Derzeit existiert keine ausreichend balancierende Gegenmacht, die die USA zur Respektierung internationalen Rechts bewegen könnte. Im Gegenteil, wie der Ingenuitätsprozess1 sich nach dem Ende der Bipolarität nicht nur in der praktischen internationalen Politik, sondern auch in völkerrechtlichen Dokumenten durchsetzte wird im folgenden ausgeführt.
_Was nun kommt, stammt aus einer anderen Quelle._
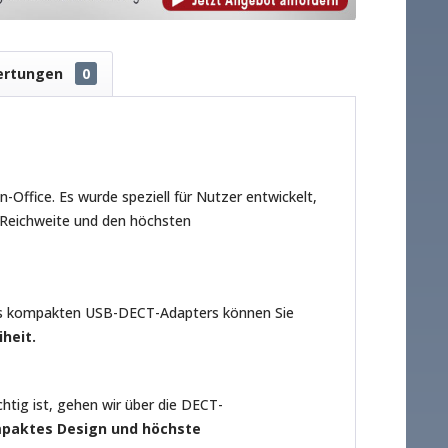
ertungen
0
Office. Es wurde speziell für Nutzer entwickelt,
e Reichweite und den höchsten
des kompakten USB-DECT-Adapters können Sie
heit.
htig ist, gehen wir über die DECT-
paktes Design und höchste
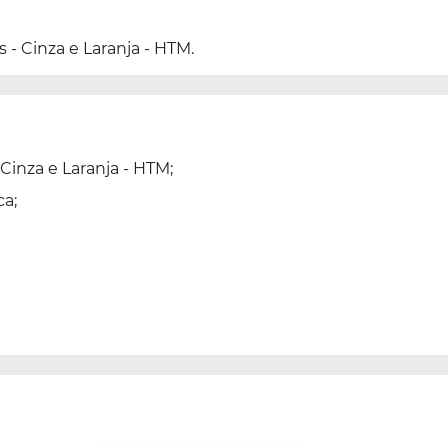
 - Cinza e Laranja - HTM.
Cinza e Laranja - HTM;
ca;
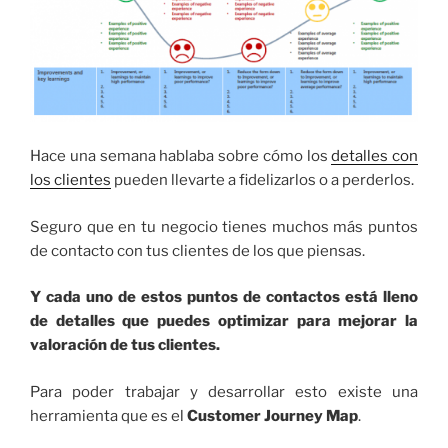
Hace una semana hablaba sobre cómo los
detalles con
los clientes
pueden llevarte a fidelizarlos o a perderlos.
Seguro que en tu negocio tienes muchos más puntos
de contacto con tus clientes de los que piensas.
Y cada uno de estos puntos de contactos está lleno
de detalles que puedes optimizar para mejorar la
valoración de tus clientes.
Para poder trabajar y desarrollar esto existe una
herramienta que es el
Customer Journey Map
.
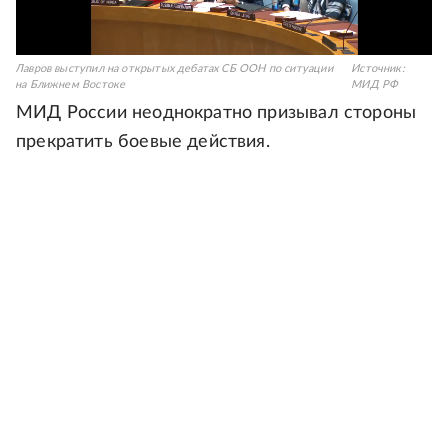
Лавров выступил на открытых дебатах СБ ООН по ситуации
Источник:
на Ближнем Востоке
МИД РФ
МИД России неоднократно призывал стороны
прекратить боевые действия.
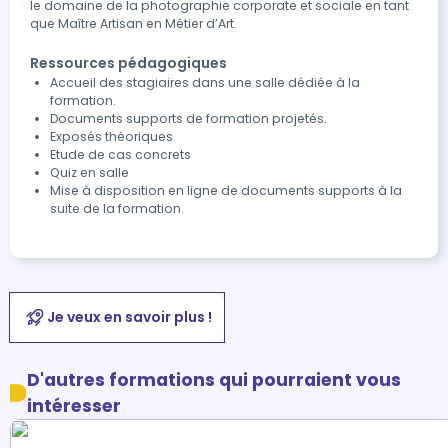
le domaine de la photographie corporate et sociale en tant
que Maître Artisan en Métier d’Art.
Ressources pédagogiques
Accueil des stagiaires dans une salle dédiée à la
formation.
Documents supports de formation projetés.
Exposés théoriques
Etude de cas concrets
Quiz en salle
Mise à disposition en ligne de documents supports à la
suite de la formation.
Je veux en savoir plus !
D'autres formations qui pourraient vous
intéresser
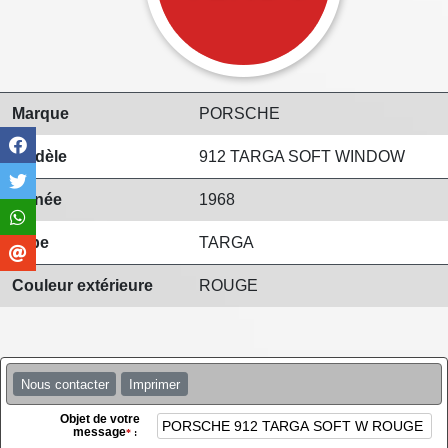
Marque
PORSCHE
Modèle
912 TARGA SOFT WINDOW
Année
1968
Type
TARGA
Couleur extérieure
ROUGE
Nous contacter
Imprimer
Objet de votre
message
*
:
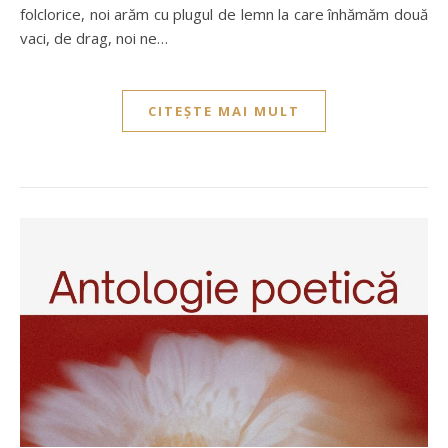
folclorice, noi arăm cu plugul de lemn la care înhămăm două
vaci, de drag, noi ne…
CITEȘTE MAI MULT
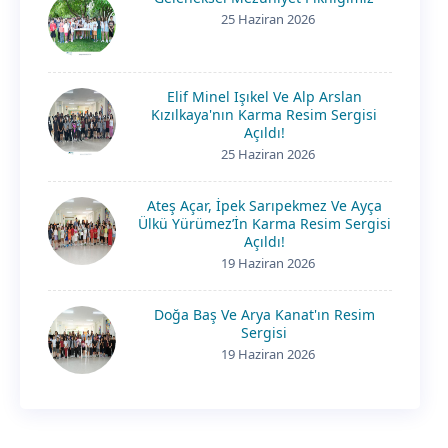
25 Haziran 2026
Elif Minel Işıkel Ve Alp Arslan
Kızılkaya'nın Karma Resim Sergisi
Açıldı!
25 Haziran 2026
Ateş Açar, İpek Sarıpekmez Ve Ayça
Ülkü Yürümez’İn Karma Resim Sergisi
Açıldı!
19 Haziran 2026
Doğa Baş Ve Arya Kanat'ın Resim
Sergisi
19 Haziran 2026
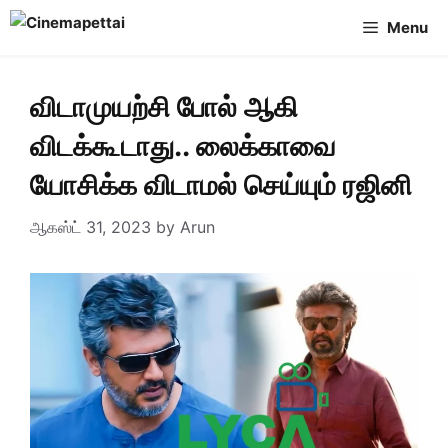
Skip
Menu
to
content
விடாமுயற்சி போல் ஆகி
விடக்கூடாது.. லைக்காவை
யோசிக்க விடாமல் செய்யும் ரஜினி
ஆகஸ்ட் 31, 2023
by
Arun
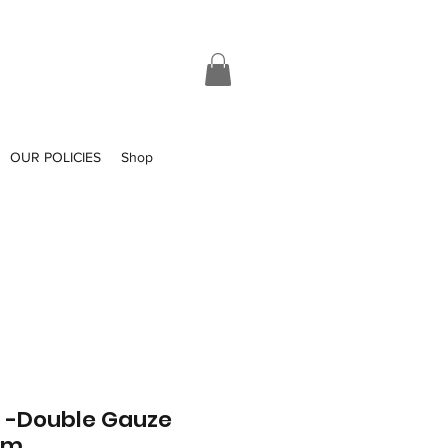
OUR POLICIES
Shop
a -Double Gauze
am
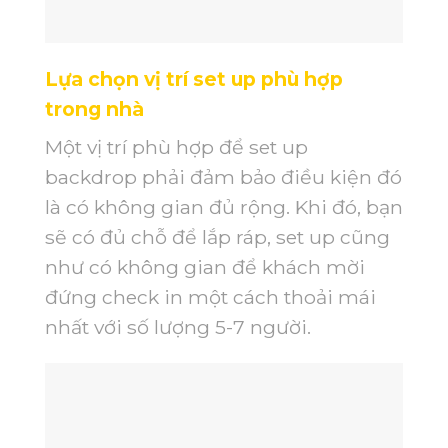
Lựa chọn vị trí set up phù hợp
trong nhà
Một vị trí phù hợp để set up
backdrop phải đảm bảo điều kiện đó
là có không gian đủ rộng. Khi đó, bạn
sẽ có đủ chỗ để lắp ráp, set up cũng
như có không gian để khách mời
đứng check in một cách thoải mái
nhất với số lượng 5-7 người.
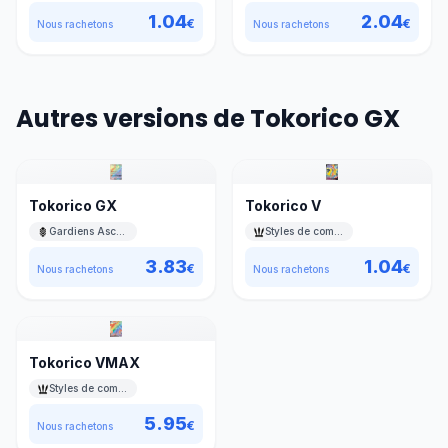
1.04
2.04
€
€
Nous rachetons
Nous rachetons
Autres versions de Tokorico GX
Tokorico GX
Tokorico V
Gardiens Ascendants
Styles de combat
3.83
1.04
€
€
Nous rachetons
Nous rachetons
Tokorico VMAX
Styles de combat
5.95
€
Nous rachetons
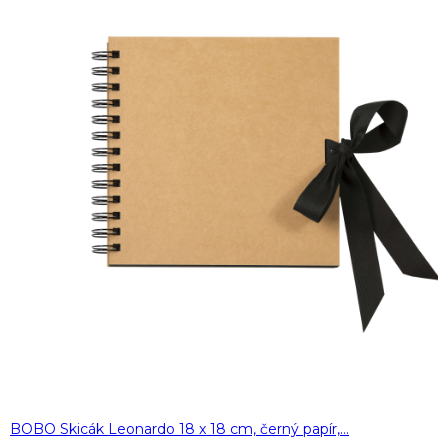
BOBO Skicák Leonardo 18 x 18 cm, černý papír,…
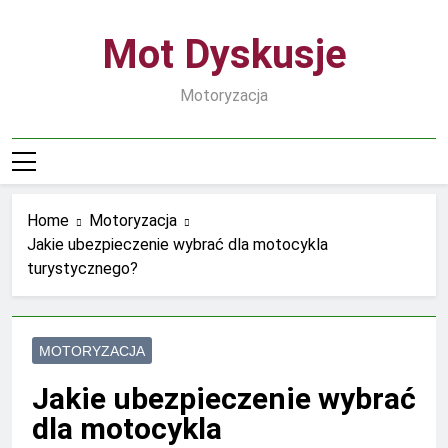
Skip
to
Mot Dyskusje
content
Motoryzacja
Home
Motoryzacja
Jakie ubezpieczenie wybrać dla motocykla
turystycznego?
MOTORYZACJA
Jakie ubezpieczenie wybrać
dla motocykla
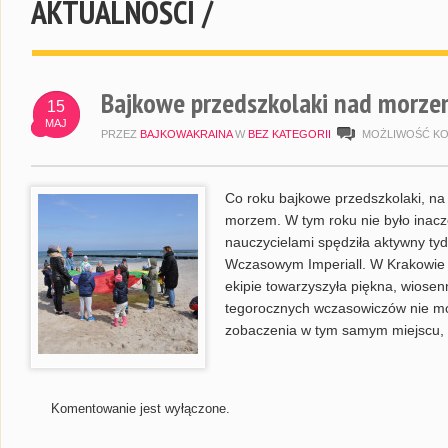
AKTUALNOŚCI /
Bajkowe przedszkolaki nad morze
15
MAJ
PRZEZ
BAJKOWAKRAINA
W
BEZ KATEGORII
MOŻLIWOŚĆ K
Co roku bajkowe przedszkolaki, na
morzem. W tym roku nie było inacz
nauczycielami spędziła aktywny t
Wczasowym Imperiall. W Krakowie 
ekipie towarzyszyła piękna, wiosen
tegorocznych wczasowiczów nie mo
zobaczenia w tym samym miejscu, o
Komentowanie jest wyłączone.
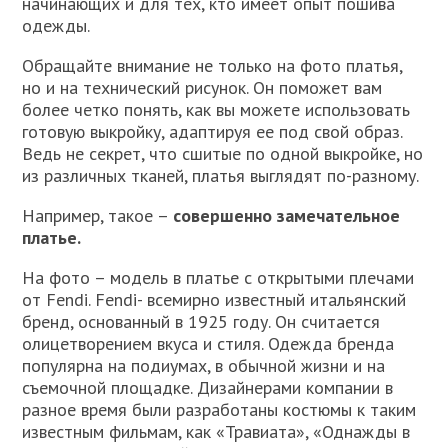
начинающих и для тех, кто имеет опыт пошива
одежды.
Обращайте внимание не только на фото платья,
но и на технический рисунок. Он поможет вам
более четко понять, как вы можете использовать
готовую выкройку, адаптируя ее под свой образ.
Ведь не секрет, что сшитые по одной выкройке, но
из различных тканей, платья выглядят по-разному.
Например, такое –
совершенно замечательное
платье.
На фото – модель в платье с открытыми плечами
от Fendi. Fendi- всемирно известный итальянский
бренд, основанный в 1925 году. Он считается
олицетворением вкуса и стиля. Одежда бренда
популярна на подиумах, в обычной жизни и на
съемочной площадке. Дизайнерами компании в
разное время были разработаны костюмы к таким
известным фильмам, как «Травиата», «Однажды в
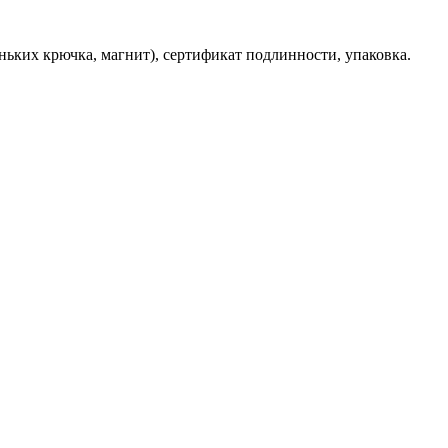
еньких крючка, магнит), сертификат подлинности, упаковка.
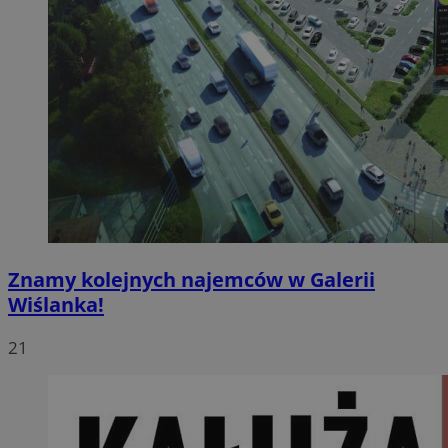
Znamy kolejnych najemców w Galerii
Wiślanka!
21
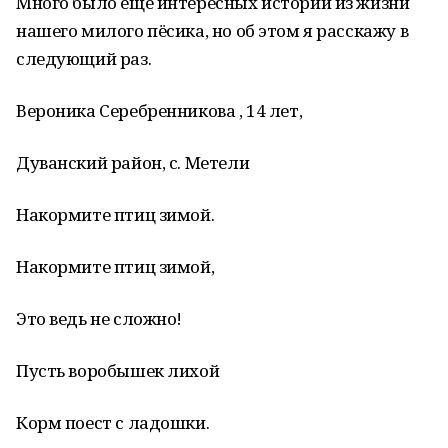
Много было ещё интересных историй из жизни
нашего милого пёсика, но об этом я расскажу в
следующий раз.
Вероника Серебренникова , 14 лет,
Дуванский район, с. Метели
Накормите птиц зимой.
Накормите птиц зимой,
Это ведь не сложно!
Пусть воробышек лихой
Корм поест с ладошки.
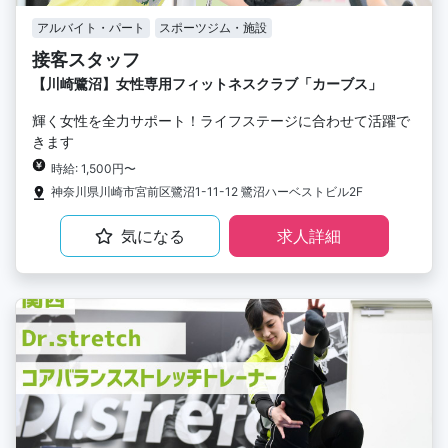
アルバイト・パート
スポーツジム・施設
接客スタッフ
【川崎鷺沼】女性専用フィットネスクラブ「カーブス」
輝く女性を全力サポート！ライフステージに合わせて活躍で
きます
時給: 1,500円〜
神奈川県川崎市宮前区鷺沼1-11-12 鷺沼ハーベストビル2F
気になる
求人詳細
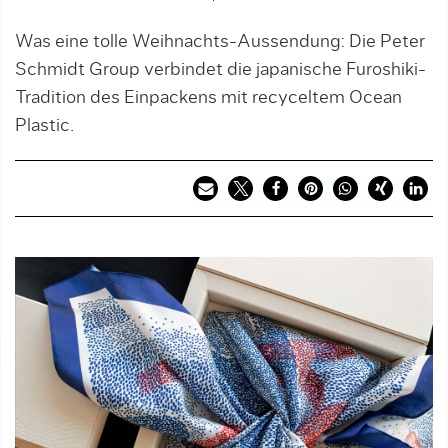
Was eine tolle Weihnachts-Aussendung: Die Peter
Schmidt Group verbindet die japanische Furoshiki-
Tradition des Einpackens mit recyceltem Ocean
Plastic.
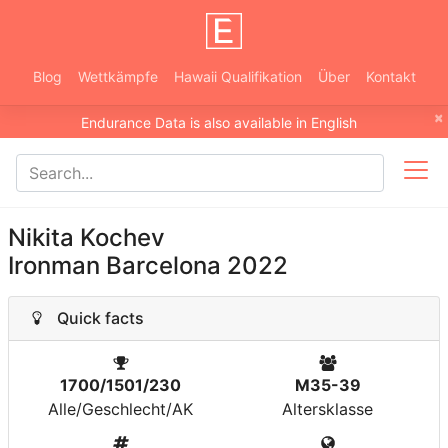
Blog
Wettkämpfe
Hawaii Qualifikation
Über
Kontakt
×
Endurance Data is also available in English
Nikita Kochev
Ironman Barcelona 2022
Quick facts
1700/1501/230
M35-39
Alle/Geschlecht/AK
Altersklasse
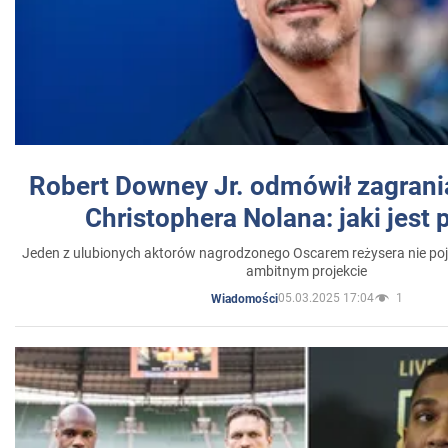
Robert Downey Jr. odmówił zagrani
Christophera Nolana: jaki jest
Jeden z ulubionych aktorów nagrodzonego Oscarem reżysera nie poja
ambitnym projekcie
05.03.2025 17:04
1
Wiadomości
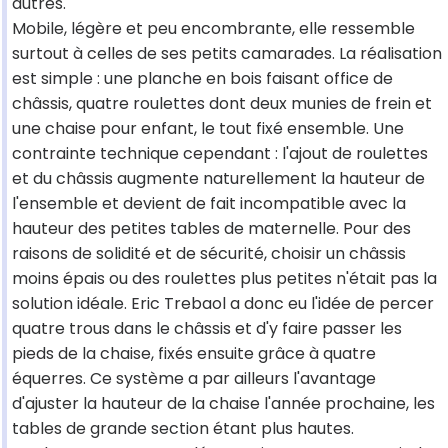
autres.
Mobile, légère et peu encombrante, elle ressemble
surtout à celles de ses petits camarades. La réalisation
est simple : une planche en bois faisant office de
châssis, quatre roulettes dont deux munies de frein et
une chaise pour enfant, le tout fixé ensemble. Une
contrainte technique cependant : l'ajout de roulettes
et du châssis augmente naturellement la hauteur de
l'ensemble et devient de fait incompatible avec la
hauteur des petites tables de maternelle. Pour des
raisons de solidité et de sécurité, choisir un châssis
moins épais ou des roulettes plus petites n'était pas la
solution idéale. Eric Trebaol a donc eu l'idée de percer
quatre trous dans le châssis et d'y faire passer les
pieds de la chaise, fixés ensuite grâce à quatre
équerres. Ce système a par ailleurs l'avantage
d'ajuster la hauteur de la chaise l'année prochaine, les
tables de grande section étant plus hautes.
Das Strategisches Konzept der NATO

Nach dem Ende der bipolaren Weltordnung drohte die NATO Opfer ihres eigenen Erfolges zu werden. 1991 verabschiedete die NATO ein Neues Strategisches Konzept in dem sie lediglich ihre verteidigungspolitische Funktion in „Übereinstimmung mit den Prinzipien der Charta der Vereinten Nationen“ wiederholte und ihre sicherheitspolitische Unabkömmlichkeit unterstrich.2

Diese Selbstrestriktion brachte das Bündnis jedoch in eine Identitätskrise. Es mussten neue Aufgaben, jenseits der klassischen Landes- und Bündnisverteidigung, gefunden werden, um der Verteidigungsorganisation eine neue sinnstiftende Identität zu geben. Zunächst empfahl man sich den UN als militärischer Arm in den Bürgerkriegswirren des auseinanderfallenden Jugoslawien. Schon bald manifestierte sich aber ein mangelnder Unterordnungswillen des Bündnisses unter das globale Sicherheitskollektiv UN.3

Im April 1999 verabschiedete die NATO eine Neuauflage ihres Strategischen Konzepts. Darin wird die »Autorität« des UN-Sicherheitsrates bei der Ausführung militärischer Operationen geltend gemacht.4 Allerdings wird diese »Autorität« in einen breiten Interpretationsansatz gerückt: Das Bündnis wird „bei der Erfüllung seines Ziels und seiner grundlegenden Sicherheitsaufgaben (…) die friedliche Beilegung von Streitigkeiten in Übereinstimmung mit der Charta der Vereinten Nationen anstreben.“5 Die Wortwahl »anstreben« bedeutet jedoch keine definitive Unterordnung, sondern lediglich, wenn möglich mit, wenn nötig ohne UN. Damit wird das UN-Gewaltmonopol offen in Frage gestellt. Auch eine weitere Formulierung, die zwar sehr eng an die UN-Charta Art. 24 Abs. 1 angelehnt ist, zielt auf eine Relativierung des UN-Gewaltmonopols zu Gunsten der NATO: Das Strategische Konzept spricht hier von der „primären Verantwortung“, statt der Hauptverantwortung (Art. 24 Abs. 1 UN-Charta) der UN für die „Wahrung des Weltfriedens und der internationalen Sicherheit.“6 Ein Differenzierungsversuch beider Begriffe mag zunächst ein wenig theoretisch und irrelevant wirken. Betrachtet man indes den realpolitischen Kontext, dass nämlich das Strategische Konzept exakt zu jenem Zeitpunkt verabschiedet wurde, als die NATO Jugoslawien bombardierte, so gewinnt die Interpretation der Formulierung »primäre Verantwortung« Konturen: Sie wird als eine Art Reserveverantwortung der NATO für die Wahrung kollektiver Sicherheit beansprucht für den Fall, dass die UN ihrer Funktion – gemäß der Erwartung des Westens – nicht gerecht wird.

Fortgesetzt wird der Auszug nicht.